In this study, which was done at Avacta Animal Health, results of serology for allergen-specific IgE in 344 horses with suspected allergic disease were evaluated retrospectively using pair-wise comparisons. The allergens were divided into six taxonomically related groups, namely house dust/storage mites, tree pollens, grass pollens, weed pollens, insects and moulds, and evidence of co-reactivity was sought between related allergens, or between allergens in unrelated groups. Two separate analyses were made with the first using all results, and the second restricted to sera with at least one positive reaction. Evidence of co-reactivity was found in both sera sets within most of the taxonomic groups, and to a lesser extent between unrelated groups. Grasses were 100% co-reactive, mites less so at 73% and 67% for the two analyses, followed by 49% and 42% for weeds, 33% and 20% for insects, 29% and 18% for trees and 0% for both groups of sera in respect of moulds. Unexpectedly, the weed group showed a greater level of co-reactivity with grasses than it did within its own group.

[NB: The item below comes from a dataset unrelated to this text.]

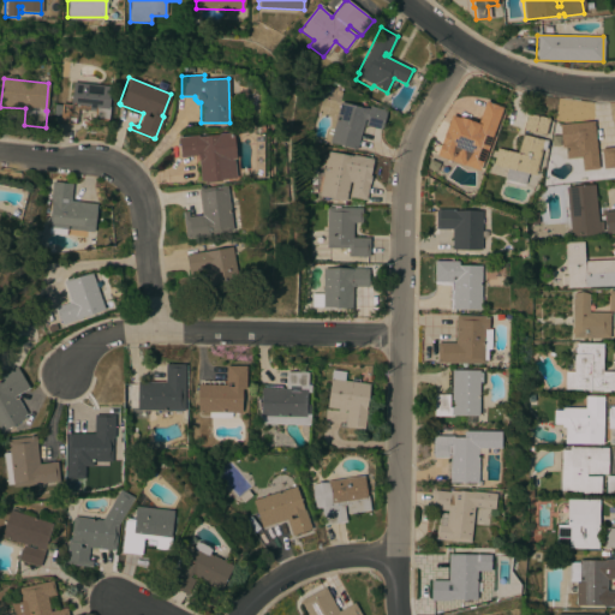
[(111,87),(108,107),(109,107),(107,121),(93,120),(94,112),(83,111),(81,127),(59,125),(59,123),(52,121),(54,105),(60,106),(60,103),(70,105),(72,83),(111,87)]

Greater precision in allergy diagnosis will enable more precisely targeted allergen immunotherapy and/or allergen avoidance where this is practical. This co-reactivity study is the first step in the search for evidence of cross-reactivity, and the positive results justify the pursuit of cross-inhibition studies that will provide definitive proof. The ultimate goal is to develop serological assays that reveal only the response to the inciting allergen and in which all cross-reactivity is eliminated. This would be extremely difficult to do for IDTs without a complete library of recombinant allergens, which implies that serology will increasingly become the diagnostic tool of choice once these enhancements have been implemented.
This study has shown that there is a high degree of co-reactivity within most of the taxonomically related allergen groups, which is likely to be the result of cross-reactivity.
It is suggested that the clinician should be suspicious of results that show a large number of positive results within taxonomically related allergen groups, and that when designing allergen mixtures for ASIT it could be prudent to pay particular attention to allergens that are known to be abundant in the animal’s environment and to which positive results are shown.